Si estas premisas se hicieran visibles en su novedad, en su necesidad y en su conflicto con las creencias y hábitos más instalados en la rutina de las escuelas, si entraran como tema de conversación en la agenda con estos actores, los actores tendrían que sacar del index las premisas de su propio actuar y empezar a discutirlas de manera abierta. Este paso abriría la posibilidad de acuerdos sobre las premisas de los cambios, sobre el nuevo sentido común que los sostienen, sobre su necesidad y sus ventajas. Nada mejor que esto haría surgir el compromiso de los actores, la conveniencia de empezar a mirarse y, por lo tanto, su disposición a reparar por fin el espejo roto.
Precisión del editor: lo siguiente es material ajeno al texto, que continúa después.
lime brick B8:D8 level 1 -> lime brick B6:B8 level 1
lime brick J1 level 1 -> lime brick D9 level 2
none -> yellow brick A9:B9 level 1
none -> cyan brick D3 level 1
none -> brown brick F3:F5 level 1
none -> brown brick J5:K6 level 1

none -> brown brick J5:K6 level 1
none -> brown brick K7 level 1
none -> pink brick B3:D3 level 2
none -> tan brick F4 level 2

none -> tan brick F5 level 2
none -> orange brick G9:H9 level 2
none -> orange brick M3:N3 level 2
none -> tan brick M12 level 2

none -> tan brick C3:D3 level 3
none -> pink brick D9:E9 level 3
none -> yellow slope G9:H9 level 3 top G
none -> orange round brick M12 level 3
Un espejo sano podría revelar aspectos sorprendentes en la vida y en la historia de las escuelas. José Luft y Harry Ingham inventaron un modelo sumamente útil para hacer posible el mutuo descubrimiento en la interacción humana. Por la forma en que se suele representar –cuatro ventanas o cuadrantes atravesados por dos vectores- se ha hecho conocido como la «Ventana de Johari». Este modelo divide la percepción del otro y de sí mismo en cuatro tipos: abierto, ciego, oculto y desconocido. Si estas cuatro ventanas fueran las partes de un gran espejo en que se miraran las escuelas, el área abierta revelaría sus cualidades y defectos más visibles para ellas y para cualquier persona; el área ciega mostraría aquellas características visibles para los demás pero invisibles para ellas; el área oculta revelaría todo aquello que es visible para la escuela pero no para otros; el área desconocida dejaría entrever rasgos desconocidos por la escuela y por los demás. Un instrumento de autoevaluación institucional debería considerar estas posibilidades.
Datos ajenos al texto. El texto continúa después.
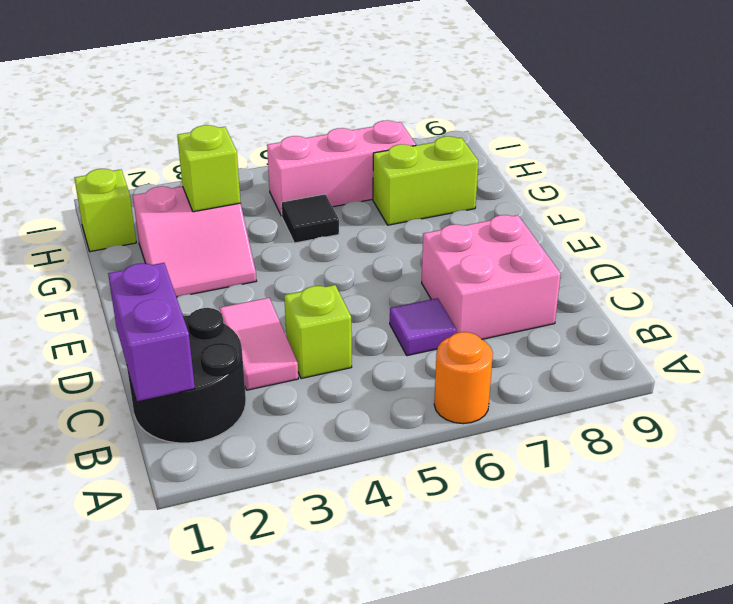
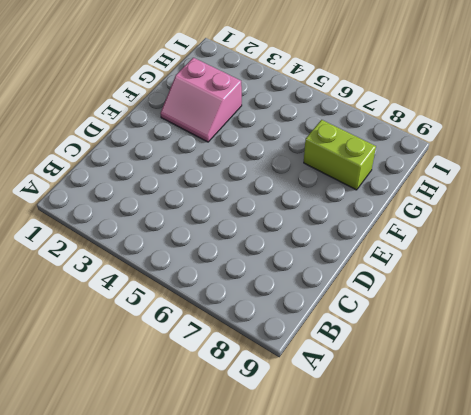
none -> orange round brick A6 level 1
none -> black round brick B1:C2 level 1
none -> pink tile C3:D3 level 1

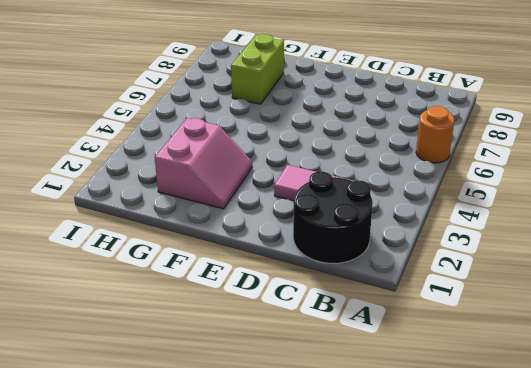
none -> lime brick C4 level 1
none -> purple tile C6 level 1
none -> pink brick C7:D8 level 1

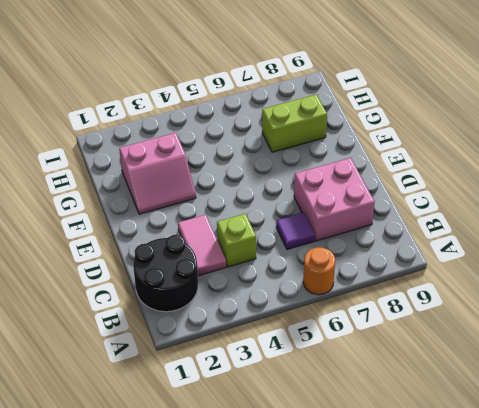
none -> black tile G5 level 1
none -> lime brick H1 level 1
none -> pink brick H5:H7 level 1

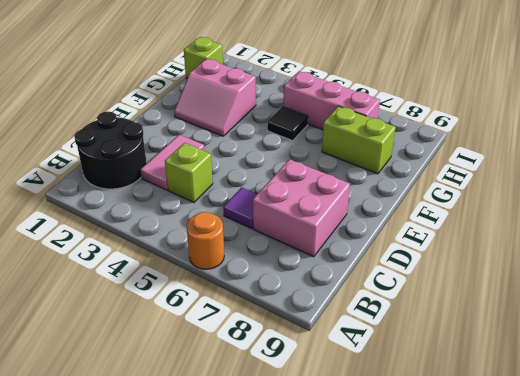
none -> purple brick B1:C1 level 2
none -> lime brick G3 level 2

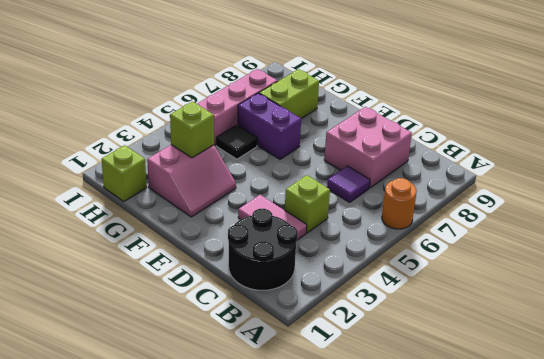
purple brick F6:G6 level 1 -> purple brick B1:C1 level 2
Jaques Lacan, el eminente psicoanalista francés, llamaba «estadio del espejo» a un momento fundamental en la constitución de la personalidad, característico de los primeros 18 meses de vida, en el que aprendemos a reconocernos a nosotros mismos delante de nuestra propia imagen, sea desde un espejo o desde los ojos de otro. Si las escuelas, pese a sus siglos de existencia, no han aprendido a hacerlo, podría ser quizás por no cumplir los dos requisitos básicos señalados por Lacan: no han madurado en su capacidad de explorarse y descubrirse en todos sus rasgos y facetas, ni de elaborar racionalmente lo que ven dentro de sí mismas. Y tampoco se han tropezado con nadie capaz de estimularlas a hacerlo sin temor, de devolverles su imagen convincentemente, de enseñarles a mirarse, de persuadirlas de la necesidad de hacerlo para poder crecer. Ni de las enormes ventajas y satisfacciones que representa crecer.
El problema es que nadie que no aprenda a aprender de sus propios aciertos y errores, que no haga conciente sus lados fuertes y débiles, sus temores y prejuicios o la posibilidad de reescribir su propia historia, estará en condiciones de crecer ni de hacerse responsable de sus propios actos.